Aluminiumfassadenoberfläche Die Farbauswahl scheitert oft, weil Architekten sich auf Farbbezeichnungen statt auf Farbcodes verlassen, was zu uneinheitlichen Paneelen an der Gebäudefassade führt. Andere verwenden Oberflächen für den Innenbereich, was innerhalb von fünf Jahren nach der Installation zu vorzeitigem Ausbleichen, Kreiden und Korrosion führt. Ein ungeeignetes Oberflächensystem beeinträchtigt nicht nur die Ästhetik, sondern kann auch zum Verlust von Garantien und zu kostspieligen Paneelaustausch führen. Das Verständnis der Unterschiede zwischen Beschichtungen auf Basis von 70 % PVDF-Harz , eloxierten Oberflächen und Pulverbeschichtungen hilft, diese teuren Fehler zu vermeiden und eine dauerhafte Leistung zu gewährleisten.

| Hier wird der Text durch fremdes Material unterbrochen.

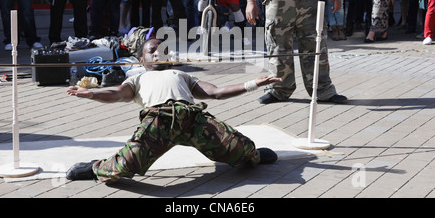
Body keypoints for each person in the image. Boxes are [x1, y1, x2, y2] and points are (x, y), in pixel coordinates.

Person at [65, 38, 280, 183]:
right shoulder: (137, 78)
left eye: (164, 51)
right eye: (152, 51)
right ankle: (95, 168)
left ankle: (255, 156)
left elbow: (217, 92)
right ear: (142, 59)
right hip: (159, 122)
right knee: (127, 164)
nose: (159, 54)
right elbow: (116, 94)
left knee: (240, 147)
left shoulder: (181, 75)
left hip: (194, 121)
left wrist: (253, 83)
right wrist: (91, 94)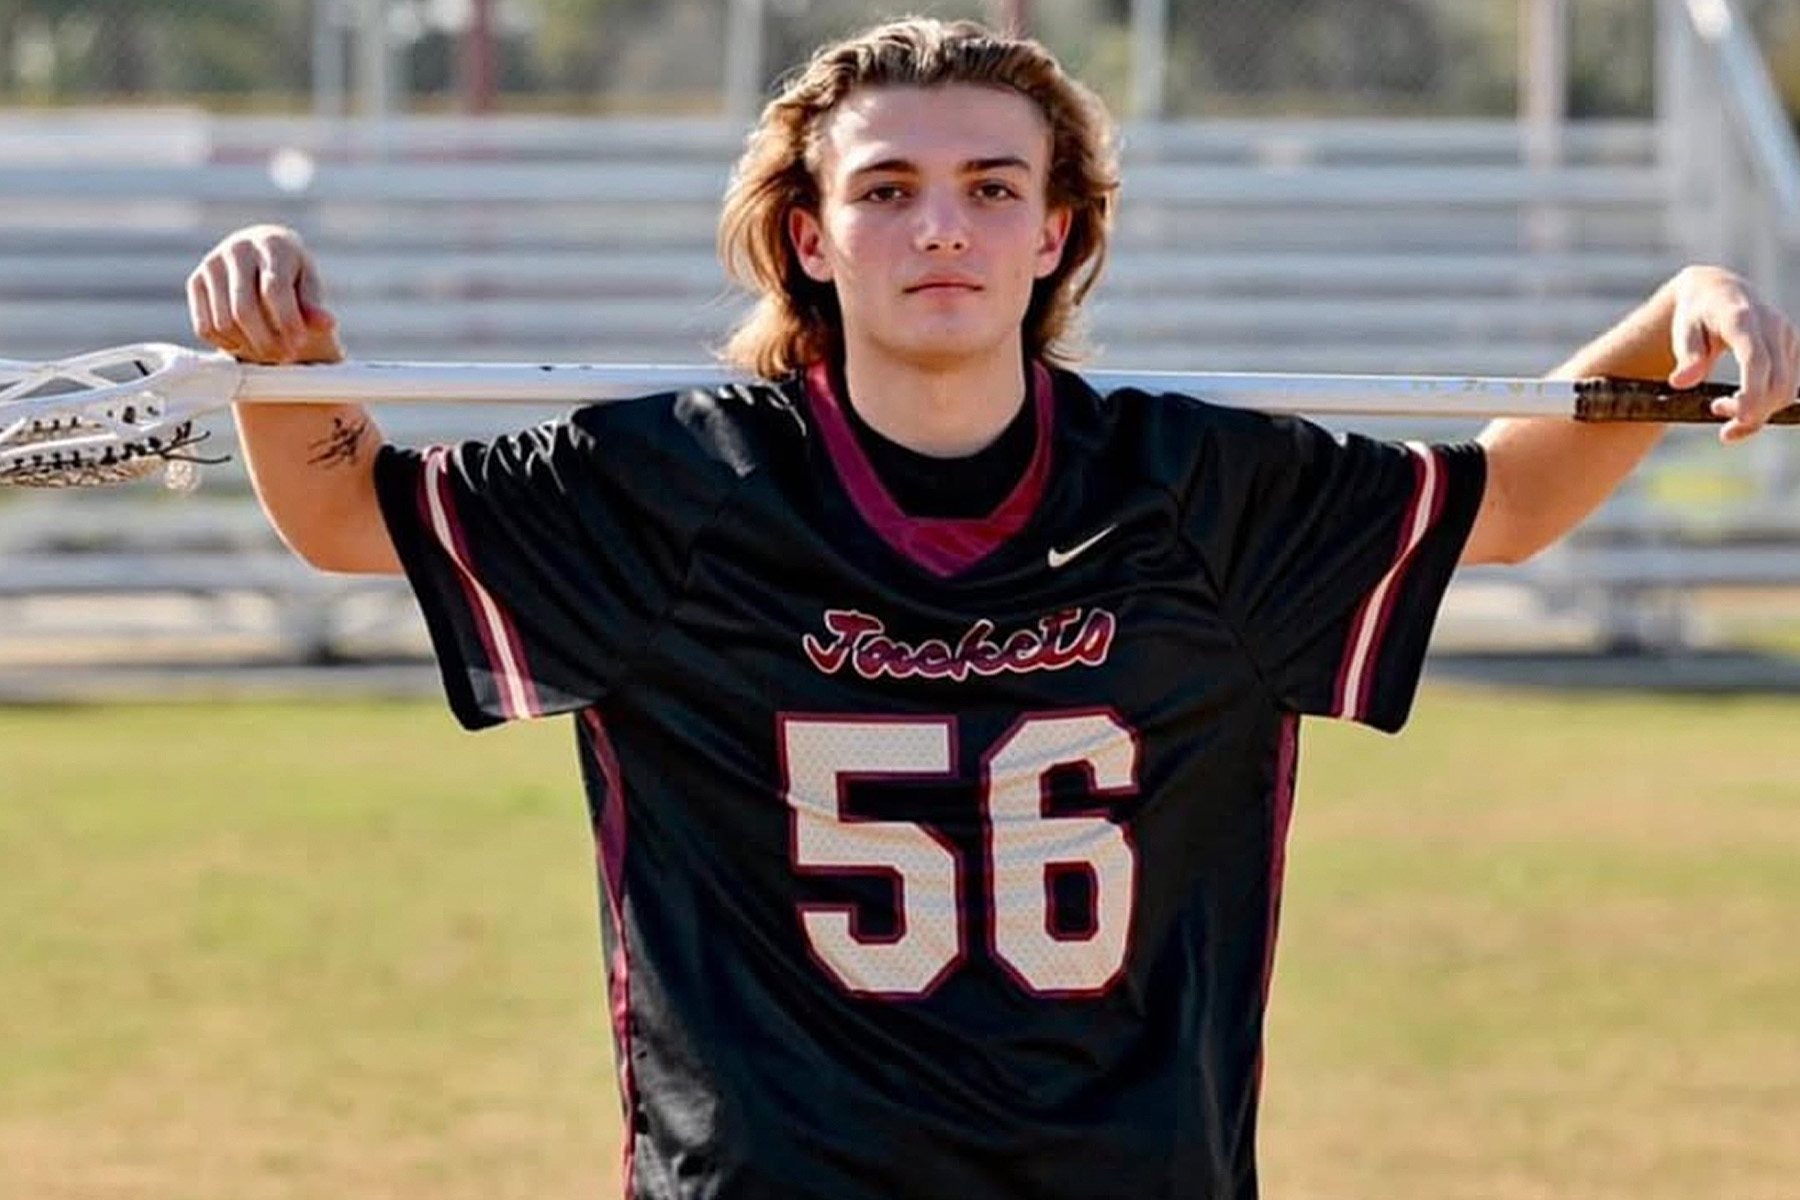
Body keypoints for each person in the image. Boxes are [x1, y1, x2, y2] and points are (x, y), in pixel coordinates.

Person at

Warum die Wahl der Oberflächenbeschaffenheit für Aluminiumfassaden wichtig ist

Die Oberflächenbehandlung einer Aluminiumfassade ist der wichtigste Schutz gegen UV-Strahlung, Feuchtigkeit, Luftschadstoffe und mechanischen Verschleiß. In Küstenregionen beschleunigt Salzsprühnebel die Korrosion, wenn die Schutzschicht beschädigt ist. In städtischen Gebieten führen saurer Regen und Industrieabgase mit der Zeit zum Abbau minderwertiger Oberflächen. Die Wahl der Oberflächenbehandlung einer Aluminiumfassade hat direkten Einfluss auf Farbbeständigkeit, Glanzstabilität und strukturelle Integrität. Ein fachgerecht ausgelegtes Oberflächensystem kann sein Aussehen 20 Jahre oder länger bewahren, während eine ungeeignete Beschichtung bereits nach 5 bis 10 Jahren erste Anzeichen von Schäden zeigen kann. Die Wahl einer Aluminiumfassadenbeschichtung, die den Industriestandards entspricht, gewährleistet die optimale Funktion der Gebäudehülle und reduziert gleichzeitig die langfristigen Instandhaltungskosten.

Kritische Fehler bei der Auswahl der Oberflächenbeschaffenheit von Aluminiumfassaden

Fehler 1: Sich auf Farbbezeichnungen anstatt auf Farbcodes verlassen

Einer der häufigsten Fehler bei der Auswahl von Oberflächen für Aluminiumfassaden ist die Verwendung von Farbbezeichnungen anstelle der herstellerspezifischen Farbcodes. Farbcodes sind alphanumerische Kennungen, die vom Beschichtungshersteller oder -verarbeiter vergeben werden und Farbe, Glanzgrad und Zusammensetzung der Oberfläche präzise definieren. Farbbezeichnungen wie Sierra Tan, Light Seawolf Beige oder Sage Brown variieren je nach Hersteller und sind für eine genaue Spezifikation ungeeignet.

Zu den Folgen gehören:

  • Zu unterschiedlichen Zeitpunkten installierte Paneele zeigen sichtbare Farbunterschiede.

  • Nicht passende Ersatzpaneele, wenn Reparaturen erforderlich sind

  • Streitigkeiten zwischen Bauunternehmern und Architekten über die zulässige Farbtoleranz

Die professionelle Lösung besteht darin, den genauen Farbcode des Beschichtungsherstellers anzugeben, beispielsweise einen spezifischen Code aus den Produktlinien Sherwin-Williams Fluropon oder PPG Duranar. Bei Projekten, die eine einheitliche Farbe über mehrere Gebäudefassaden hinweg erfordern, sollte ein einziger Farbcode angegeben und eine Chargenprüfung durch den Oberflächenbearbeiter verlangt werden.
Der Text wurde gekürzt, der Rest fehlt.